▶ [LISTED ENTRIES]
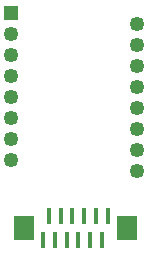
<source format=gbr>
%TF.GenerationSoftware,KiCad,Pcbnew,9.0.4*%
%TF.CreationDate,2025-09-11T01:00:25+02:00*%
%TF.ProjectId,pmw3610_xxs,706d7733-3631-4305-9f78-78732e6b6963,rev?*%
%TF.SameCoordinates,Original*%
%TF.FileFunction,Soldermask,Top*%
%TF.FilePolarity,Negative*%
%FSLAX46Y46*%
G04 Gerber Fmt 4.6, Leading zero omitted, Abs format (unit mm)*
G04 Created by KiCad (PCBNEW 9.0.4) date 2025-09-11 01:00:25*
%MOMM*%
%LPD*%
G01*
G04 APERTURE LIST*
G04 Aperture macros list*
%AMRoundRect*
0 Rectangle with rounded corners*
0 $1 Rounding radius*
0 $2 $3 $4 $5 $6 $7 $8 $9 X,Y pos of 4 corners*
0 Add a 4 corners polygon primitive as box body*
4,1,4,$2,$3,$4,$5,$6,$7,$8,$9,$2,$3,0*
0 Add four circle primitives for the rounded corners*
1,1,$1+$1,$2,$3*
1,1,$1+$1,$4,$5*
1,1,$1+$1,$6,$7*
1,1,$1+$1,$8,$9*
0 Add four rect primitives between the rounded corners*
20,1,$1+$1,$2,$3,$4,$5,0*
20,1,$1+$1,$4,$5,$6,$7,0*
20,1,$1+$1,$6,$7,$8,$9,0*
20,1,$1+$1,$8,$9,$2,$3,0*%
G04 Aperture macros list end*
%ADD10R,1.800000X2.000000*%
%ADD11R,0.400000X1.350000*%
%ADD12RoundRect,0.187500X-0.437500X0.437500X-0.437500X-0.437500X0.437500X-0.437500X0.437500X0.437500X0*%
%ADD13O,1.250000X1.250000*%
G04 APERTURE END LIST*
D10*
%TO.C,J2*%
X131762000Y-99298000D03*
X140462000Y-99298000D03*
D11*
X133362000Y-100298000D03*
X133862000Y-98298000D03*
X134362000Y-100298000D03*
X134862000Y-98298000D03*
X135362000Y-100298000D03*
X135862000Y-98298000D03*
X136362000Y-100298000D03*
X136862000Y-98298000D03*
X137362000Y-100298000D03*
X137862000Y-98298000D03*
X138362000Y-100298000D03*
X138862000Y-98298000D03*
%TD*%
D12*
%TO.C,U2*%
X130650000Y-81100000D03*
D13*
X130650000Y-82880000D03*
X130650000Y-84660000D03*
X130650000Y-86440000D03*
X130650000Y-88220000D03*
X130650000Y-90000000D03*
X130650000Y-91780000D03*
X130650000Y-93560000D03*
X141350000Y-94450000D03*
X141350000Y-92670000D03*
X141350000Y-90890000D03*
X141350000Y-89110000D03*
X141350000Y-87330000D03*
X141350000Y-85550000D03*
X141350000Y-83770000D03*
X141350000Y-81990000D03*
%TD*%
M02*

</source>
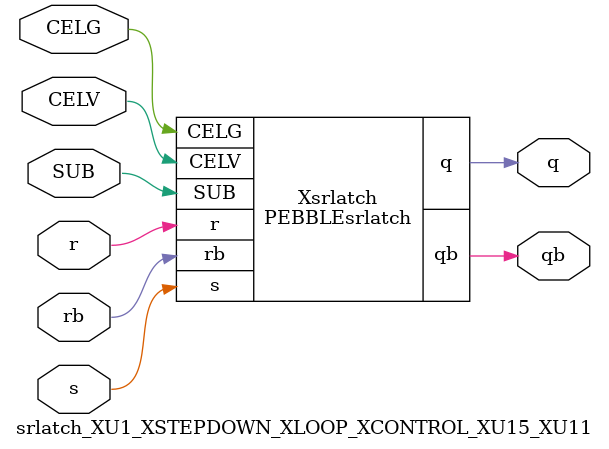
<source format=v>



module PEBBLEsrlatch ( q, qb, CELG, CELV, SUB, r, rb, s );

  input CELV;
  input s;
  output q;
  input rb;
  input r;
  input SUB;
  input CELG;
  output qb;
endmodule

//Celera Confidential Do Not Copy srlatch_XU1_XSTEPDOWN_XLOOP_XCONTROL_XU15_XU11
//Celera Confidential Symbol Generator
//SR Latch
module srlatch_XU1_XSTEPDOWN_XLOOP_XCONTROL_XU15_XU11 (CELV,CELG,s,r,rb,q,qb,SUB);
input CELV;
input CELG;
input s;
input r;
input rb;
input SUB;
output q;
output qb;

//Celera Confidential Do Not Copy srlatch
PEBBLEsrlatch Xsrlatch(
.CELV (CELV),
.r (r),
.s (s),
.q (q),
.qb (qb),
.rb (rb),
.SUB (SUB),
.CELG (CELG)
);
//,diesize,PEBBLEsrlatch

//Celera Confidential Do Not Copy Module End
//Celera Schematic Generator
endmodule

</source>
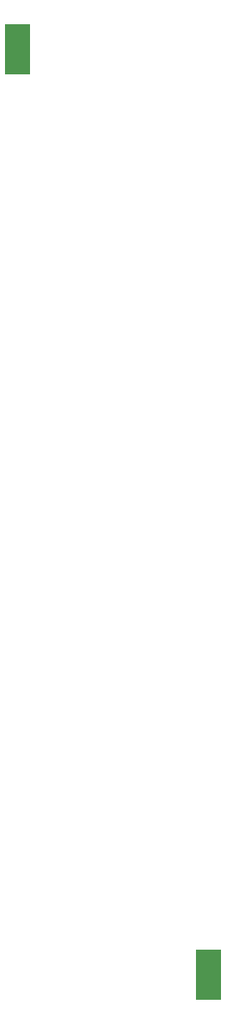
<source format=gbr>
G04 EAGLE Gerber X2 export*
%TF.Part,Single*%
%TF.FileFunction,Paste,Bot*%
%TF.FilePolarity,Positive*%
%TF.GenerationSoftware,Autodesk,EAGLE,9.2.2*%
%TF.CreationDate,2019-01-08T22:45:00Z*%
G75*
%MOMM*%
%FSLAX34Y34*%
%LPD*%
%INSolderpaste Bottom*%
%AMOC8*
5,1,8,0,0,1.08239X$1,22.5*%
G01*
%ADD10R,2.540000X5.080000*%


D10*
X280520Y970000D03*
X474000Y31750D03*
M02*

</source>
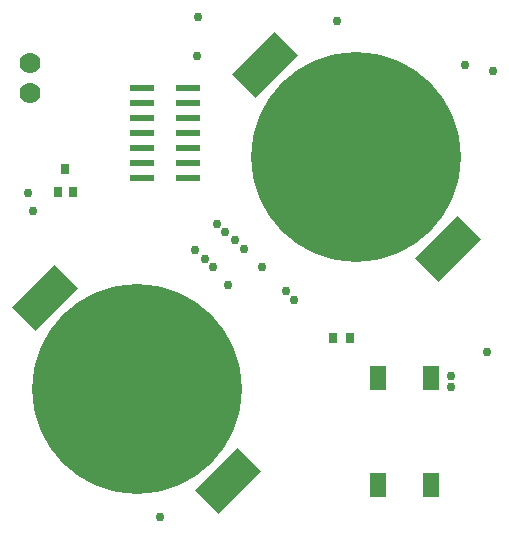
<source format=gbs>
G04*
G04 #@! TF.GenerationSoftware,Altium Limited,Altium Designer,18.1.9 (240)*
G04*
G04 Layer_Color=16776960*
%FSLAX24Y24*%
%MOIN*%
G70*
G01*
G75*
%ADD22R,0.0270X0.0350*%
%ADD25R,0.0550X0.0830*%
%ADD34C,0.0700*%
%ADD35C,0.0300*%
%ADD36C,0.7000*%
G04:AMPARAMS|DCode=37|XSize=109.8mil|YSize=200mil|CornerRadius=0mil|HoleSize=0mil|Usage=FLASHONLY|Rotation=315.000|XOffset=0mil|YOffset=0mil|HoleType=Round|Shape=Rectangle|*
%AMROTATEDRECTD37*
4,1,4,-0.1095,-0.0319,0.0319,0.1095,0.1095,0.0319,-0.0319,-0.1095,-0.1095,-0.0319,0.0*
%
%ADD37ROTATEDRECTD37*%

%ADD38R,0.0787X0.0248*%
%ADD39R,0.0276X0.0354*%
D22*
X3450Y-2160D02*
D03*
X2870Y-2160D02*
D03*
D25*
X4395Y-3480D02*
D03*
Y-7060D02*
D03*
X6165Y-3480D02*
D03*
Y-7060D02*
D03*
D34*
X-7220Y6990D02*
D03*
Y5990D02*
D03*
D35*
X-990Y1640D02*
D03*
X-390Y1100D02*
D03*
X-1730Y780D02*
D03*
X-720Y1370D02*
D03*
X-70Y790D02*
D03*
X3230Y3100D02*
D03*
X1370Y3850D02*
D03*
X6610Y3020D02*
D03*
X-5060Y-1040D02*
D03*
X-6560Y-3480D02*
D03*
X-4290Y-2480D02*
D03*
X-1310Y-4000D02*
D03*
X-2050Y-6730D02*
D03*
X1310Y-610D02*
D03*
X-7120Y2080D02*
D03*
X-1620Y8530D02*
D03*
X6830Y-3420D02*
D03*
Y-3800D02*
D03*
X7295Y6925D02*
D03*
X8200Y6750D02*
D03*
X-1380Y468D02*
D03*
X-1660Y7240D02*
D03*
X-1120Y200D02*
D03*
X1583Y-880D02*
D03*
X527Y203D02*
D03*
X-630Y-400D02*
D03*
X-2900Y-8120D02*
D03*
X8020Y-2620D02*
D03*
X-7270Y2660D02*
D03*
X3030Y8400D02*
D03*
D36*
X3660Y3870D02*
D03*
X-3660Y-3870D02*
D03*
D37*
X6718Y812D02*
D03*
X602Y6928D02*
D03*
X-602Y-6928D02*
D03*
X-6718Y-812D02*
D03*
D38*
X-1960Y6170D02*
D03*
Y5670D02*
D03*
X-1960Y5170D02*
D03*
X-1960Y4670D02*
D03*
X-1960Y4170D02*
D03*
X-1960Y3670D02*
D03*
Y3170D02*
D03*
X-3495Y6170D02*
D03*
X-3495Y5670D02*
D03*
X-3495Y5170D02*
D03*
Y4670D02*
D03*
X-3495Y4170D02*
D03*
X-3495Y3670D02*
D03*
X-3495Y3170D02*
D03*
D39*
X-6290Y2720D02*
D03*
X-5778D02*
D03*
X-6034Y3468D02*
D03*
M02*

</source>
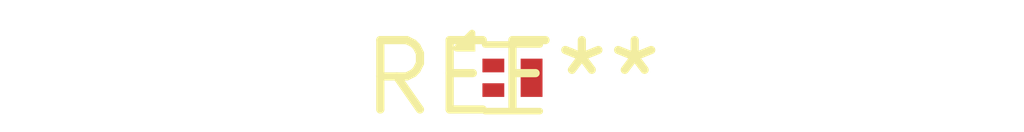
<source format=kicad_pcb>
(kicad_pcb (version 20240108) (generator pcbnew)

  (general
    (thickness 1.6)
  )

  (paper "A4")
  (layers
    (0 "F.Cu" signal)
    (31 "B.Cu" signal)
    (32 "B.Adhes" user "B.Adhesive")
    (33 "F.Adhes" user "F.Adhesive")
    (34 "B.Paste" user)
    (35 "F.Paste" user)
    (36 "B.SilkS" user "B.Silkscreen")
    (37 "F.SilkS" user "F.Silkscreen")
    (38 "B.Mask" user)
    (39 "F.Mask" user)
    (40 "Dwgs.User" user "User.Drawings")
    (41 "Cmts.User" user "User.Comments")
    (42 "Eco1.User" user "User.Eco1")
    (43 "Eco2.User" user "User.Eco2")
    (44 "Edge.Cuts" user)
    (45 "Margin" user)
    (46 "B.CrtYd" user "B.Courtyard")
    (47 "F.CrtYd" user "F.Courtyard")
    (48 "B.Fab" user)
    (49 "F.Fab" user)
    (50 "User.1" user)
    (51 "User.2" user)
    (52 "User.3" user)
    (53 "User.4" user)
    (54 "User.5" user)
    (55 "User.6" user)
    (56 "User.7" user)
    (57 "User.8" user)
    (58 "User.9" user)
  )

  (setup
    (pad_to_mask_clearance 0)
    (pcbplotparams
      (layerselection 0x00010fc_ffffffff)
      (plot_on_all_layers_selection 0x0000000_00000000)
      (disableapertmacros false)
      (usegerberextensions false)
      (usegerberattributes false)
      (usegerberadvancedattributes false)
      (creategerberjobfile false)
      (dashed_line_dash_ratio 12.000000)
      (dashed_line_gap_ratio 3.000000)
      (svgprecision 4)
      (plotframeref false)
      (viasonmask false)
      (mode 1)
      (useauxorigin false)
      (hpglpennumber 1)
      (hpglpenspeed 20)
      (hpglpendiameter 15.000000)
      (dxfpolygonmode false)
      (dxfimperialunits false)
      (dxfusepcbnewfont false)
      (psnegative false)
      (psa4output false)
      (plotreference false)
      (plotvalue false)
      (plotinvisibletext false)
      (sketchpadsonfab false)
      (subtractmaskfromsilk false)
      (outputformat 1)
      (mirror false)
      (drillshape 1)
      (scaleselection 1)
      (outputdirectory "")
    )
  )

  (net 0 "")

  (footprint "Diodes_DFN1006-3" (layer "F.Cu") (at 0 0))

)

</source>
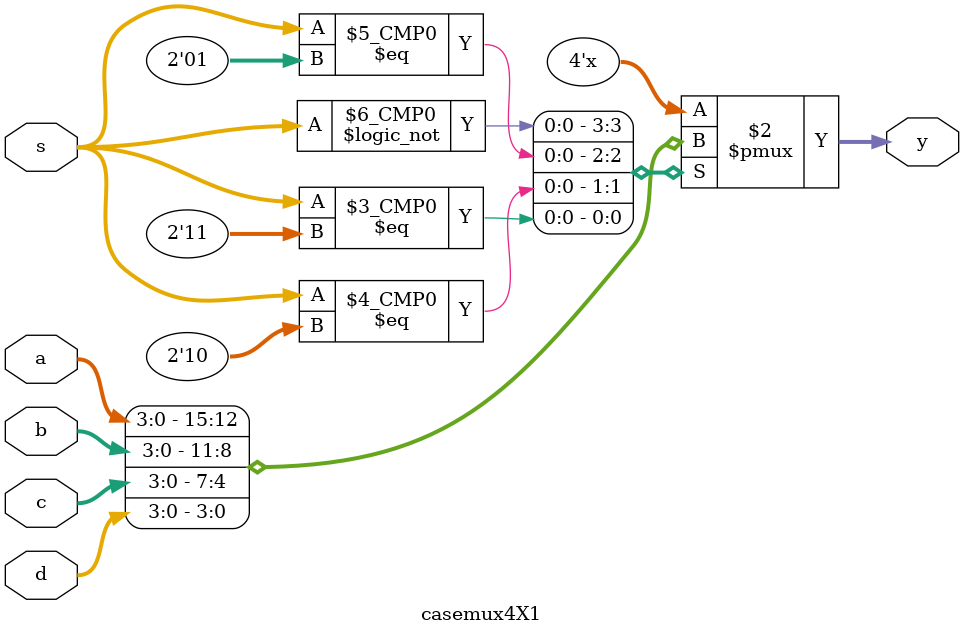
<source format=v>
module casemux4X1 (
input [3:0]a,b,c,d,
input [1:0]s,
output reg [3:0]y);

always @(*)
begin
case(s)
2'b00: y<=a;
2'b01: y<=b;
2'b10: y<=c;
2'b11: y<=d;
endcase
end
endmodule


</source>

▶ [YOUR ASSIGNMENT] Say how many lines of the listing above contain "primitives", with no other words.

▶ [REPLY] 2